J Orthop Trauma. 2024 Aug 12. doi: 10.1097/BOT.0000000000002880. Online ahead of print.
ABSTRACT
OBJECTIVES: To evaluate a new triage workflow aimed at improving time to intravenous antibiotics in open fractures to under 60 minutes of arrival to the Pediatric Emergency Department.
METHODS: Design: A prospective, multi-disciplinary, quality improvement project.
SETTING: A tertiary care, Level 1 Pediatric Trauma hospital in New York.
PATIENT SELECTION CRITERIA: Patients aged 17 and under with long bone open fractures between June 1, 2020 and May 31, 2021, excluding those transferred from an outside hospital, with non-long bone fractures and non-fractured, injured extremities.Outcome Measures and Comparisons: The new workflow involved splint removal and skin assessment during triage to identify open fractures. Serial Plan-Do-Study-Act (PDSA) cycles aimed to refine this workflow and reduce antibiotic administration time. Primary outcome: Percentage of open fracture patients receiving intravenous (IV) antibiotics within 60 minutes. Secondary outcome: Assessment of triage documentation regarding splint presence and removal. An exact Wilcoxon two-sample test compared time from patient arrival (quick-registration) to antibiotic administration before, during and after workflow implementation on 6/1/2020.

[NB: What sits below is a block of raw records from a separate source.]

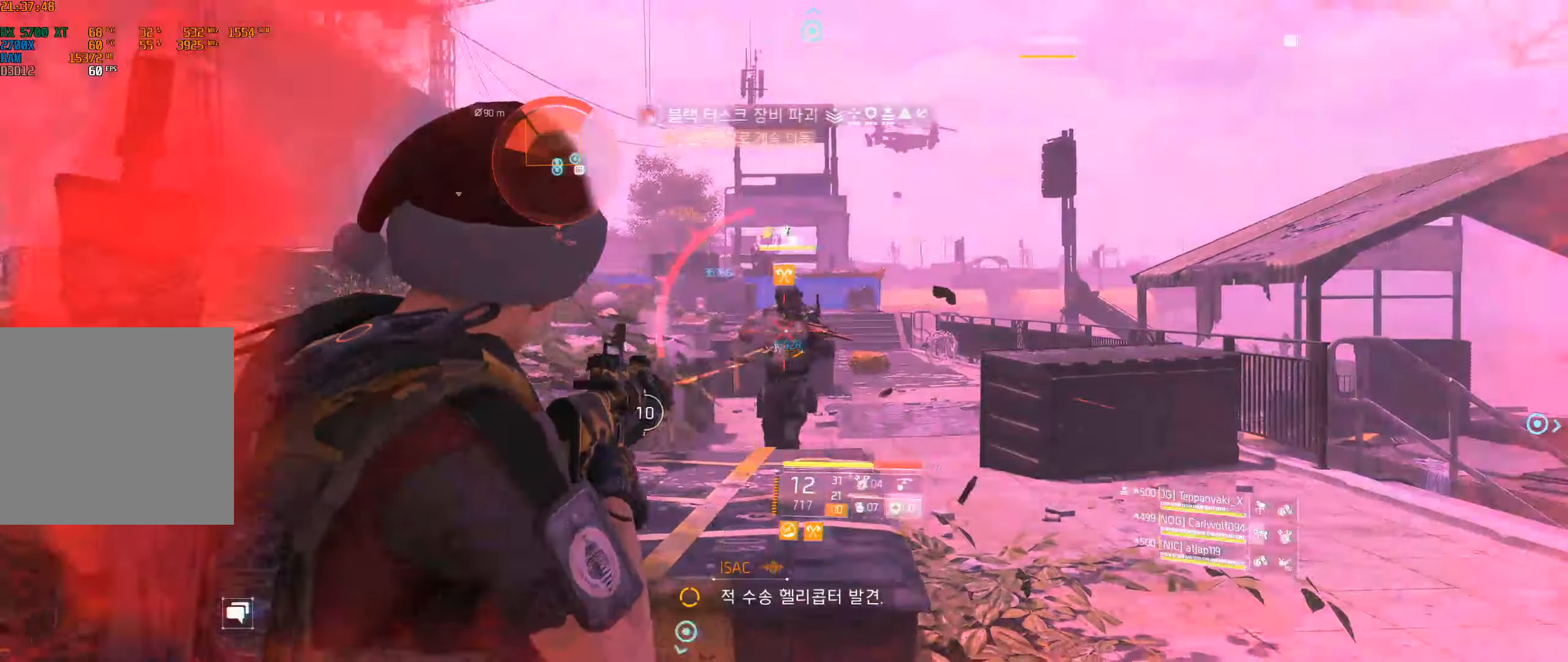
{"buttons": [], "left_stick": "up", "events": [[266, "left_stick", "up"]]}
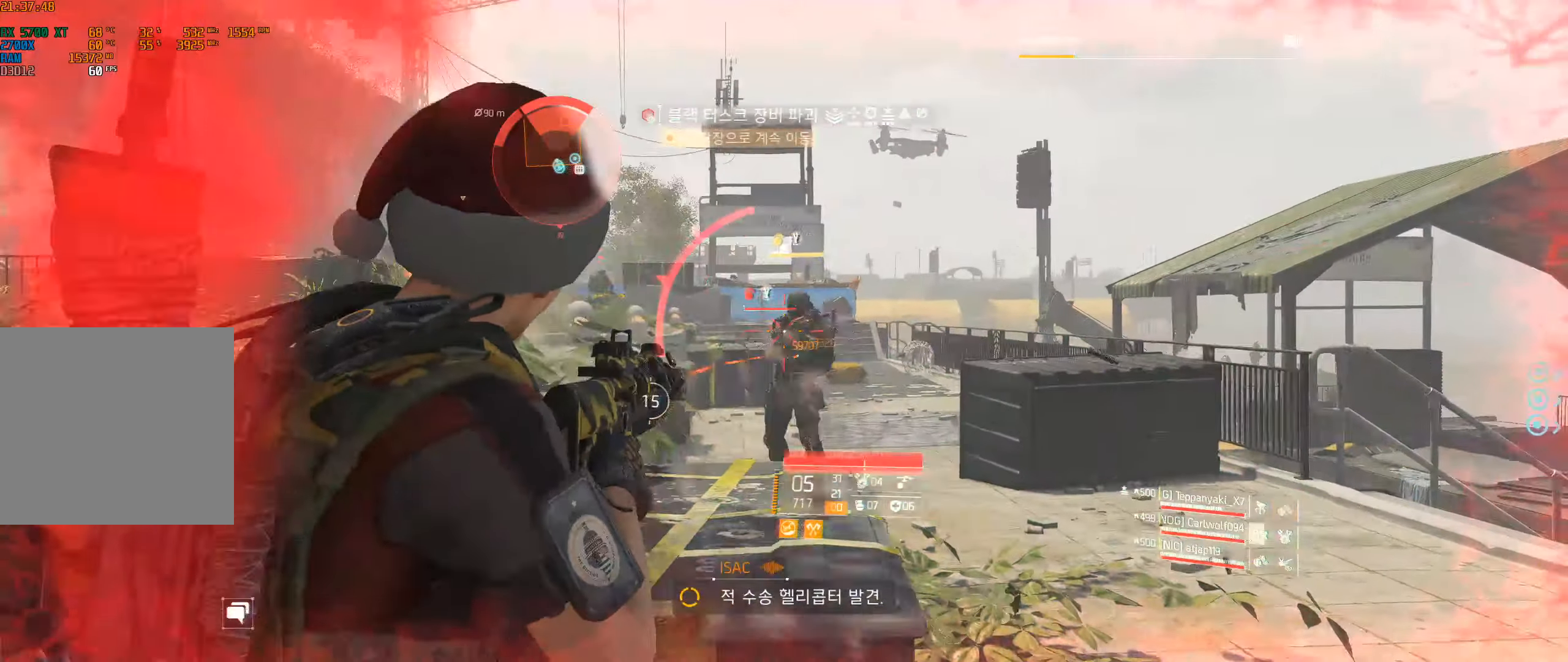
{"buttons": [], "left_stick": "up", "events": []}
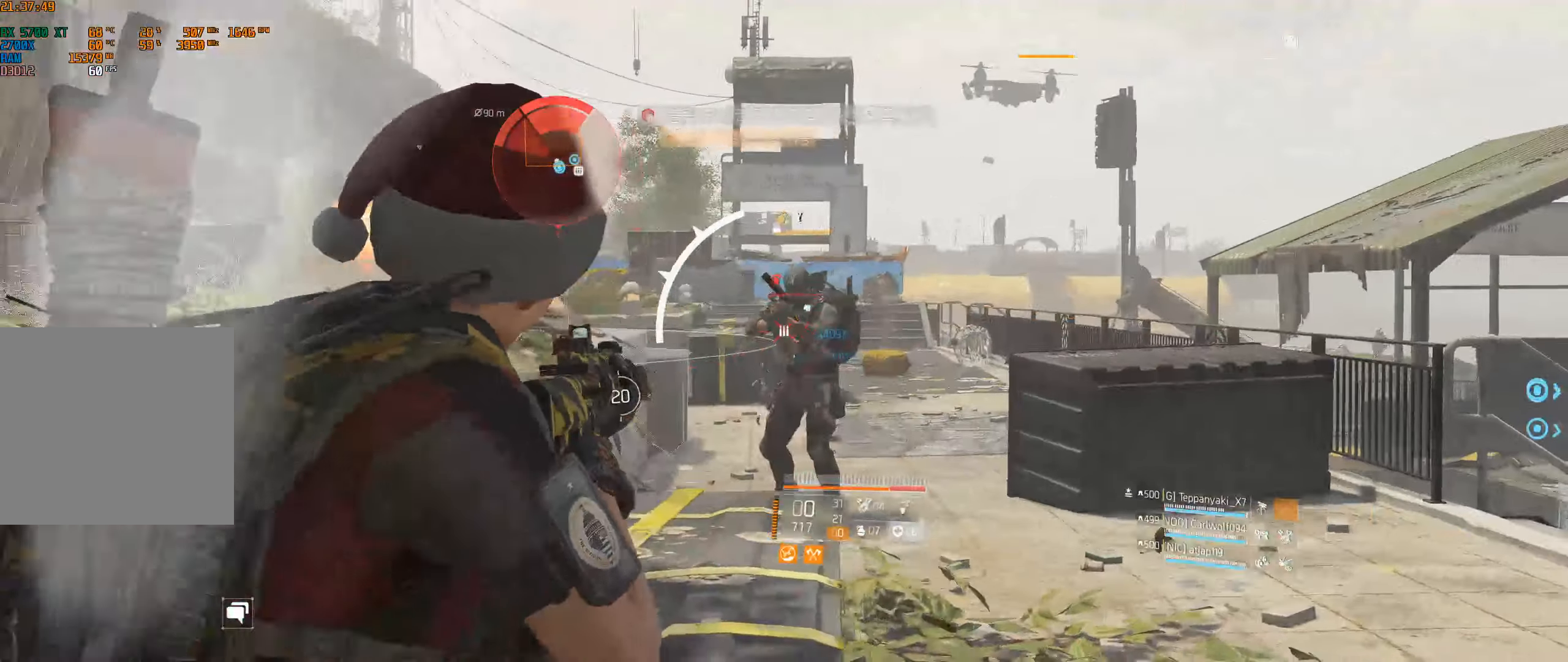
{"buttons": [], "left_stick": "center", "events": [[183, "left_stick", "center"]]}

RESULTS: A total of 51 patients (33 male) aged 17 and under, with open fractures were reviewed: 25 during the pre-intervention phase 1/1/18-5/31/20, 14 during the intervention phase 6/1/20-5/31/21, and 12 during the post-intervention phase 6/1/21-11/30/21. Continuous improvement efforts via PDSA cycles focusing on education, reinforcement, recognition, and barrier identification increased the percentage of patients receiving antibiotics within 60 minutes from 36% to 87.5%. Median time and Interquartile range (IQR: 25th percentile-75th percentile) from quick-registration to administration was 86 minutes (IQR: 51-147) before 6/1/2020, and 34 minutes (IQR: 16- 42) thereafter.
CONCLUSION: The implemented triage workflow led to improved time to antibiotics to within 60 minutes for patients with long bone open fractures in the Pediatric Emergency Department.
LEVEL OF EVIDENCE: Level III. See Instructions for Authors for a complete description of levels of evidence.